Il partit ensuite aider Jumasse qui, monté dans un pommier, depuis le midi vaquait à la cueillette des dernières pommes d’hiver. C’était un bon temps clair et frais, avec des embellies de soleil. Jumasse à mesure descendait avec une corde les corbeilles remplies, puis les vidait dans les sacs. Le verger était spacieux, mais pourri comme le bois de chêne ; en dix ans, par lésine, on avait perdu une centaine d’arbres ; le restant se gardait comme il pouvait, noueux et mangé de chancres. Une partie fournissait à la consommation, l’autre servait aux marchés que Jean-Norbert passait avec les marchands. Piéfert qui, en dehors de tous ses autres trafics, achetait aussi des pommes, cette fois, s’était réservé les pommiers du haut de la côte.

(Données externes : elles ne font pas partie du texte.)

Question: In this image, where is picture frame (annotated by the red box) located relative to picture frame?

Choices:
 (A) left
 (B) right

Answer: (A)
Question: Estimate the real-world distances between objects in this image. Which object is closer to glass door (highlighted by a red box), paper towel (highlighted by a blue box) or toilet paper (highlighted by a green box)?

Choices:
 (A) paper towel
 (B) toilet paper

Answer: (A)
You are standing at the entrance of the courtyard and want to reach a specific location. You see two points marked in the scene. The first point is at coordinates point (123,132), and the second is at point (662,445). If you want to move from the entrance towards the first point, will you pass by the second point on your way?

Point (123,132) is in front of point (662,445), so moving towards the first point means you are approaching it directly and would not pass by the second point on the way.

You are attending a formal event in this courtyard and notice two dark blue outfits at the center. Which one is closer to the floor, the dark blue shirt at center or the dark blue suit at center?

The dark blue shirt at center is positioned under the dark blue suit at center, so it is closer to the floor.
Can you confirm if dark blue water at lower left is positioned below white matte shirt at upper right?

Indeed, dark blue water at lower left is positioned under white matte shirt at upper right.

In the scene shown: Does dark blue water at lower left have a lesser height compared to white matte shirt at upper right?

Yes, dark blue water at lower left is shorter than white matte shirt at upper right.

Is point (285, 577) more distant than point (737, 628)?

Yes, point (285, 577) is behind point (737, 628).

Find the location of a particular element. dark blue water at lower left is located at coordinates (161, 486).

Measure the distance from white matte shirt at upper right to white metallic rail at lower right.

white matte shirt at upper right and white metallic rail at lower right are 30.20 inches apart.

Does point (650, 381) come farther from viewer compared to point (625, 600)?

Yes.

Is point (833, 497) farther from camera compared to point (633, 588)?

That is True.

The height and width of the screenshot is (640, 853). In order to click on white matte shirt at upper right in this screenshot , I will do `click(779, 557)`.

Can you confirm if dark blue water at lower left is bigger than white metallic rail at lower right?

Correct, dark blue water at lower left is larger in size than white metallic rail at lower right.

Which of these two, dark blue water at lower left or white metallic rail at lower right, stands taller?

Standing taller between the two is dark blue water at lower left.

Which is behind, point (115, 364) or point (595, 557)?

Ils étaient là depuis une heure quand Jean-Norbert, voulant avoir sa femme de complicité avec lui dans sa supercherie, courut tout d’une haleine vers la maison. Il appela Barbe et lui dit :

— Not’ bonne femme, j’vas te dire une chose que je t’avais point dite. Quand à t’à l’heure le clerc a venu, j’li ai pris l’argent, et l’ai mussé dans le tiroir du bahut. Si tu trouves une clef sous le matelas de not’ lit, ben, c’est la clef. C’est point que j’y tienne à c’t’ argent, mais il sera sûrement mieux là que dans ses mains, c’est-y point vrai ?

Et ayant dit cela, il repartit. Jusqu’à la nuit, Jumasse et lui s’occupèrent de combler les sacs. Ils en remplirent trois ; puis le brouillard les enveloppa. Jumasse ne savait à quoi pensait Jean-Norbert, plus taciturne encore que d’habitude.

— M’est avis que nos en aurons ben une fois et demie autant que l’an dernier, fit le valet, perché sur son échelle et gaulant les pommes que sa main n’avait pu atteindre.

En tombant, elles cognaient le crâne de Jean-Norbert qui résonnait comme une calebasse. Il n’en souffrait pas et les poussait du pied pour les mettre en tas. Ensuite il s’en alla passer le collier à Bayard qu’il ramena avec la berlaine. Finalement, il aida Jumasse à charger les sacs, et la bête, en tapant de ses énormes fers le sol duveté d’un gramen court, partait droit vers la remise où l’on mettait la récolte jeter son verjus.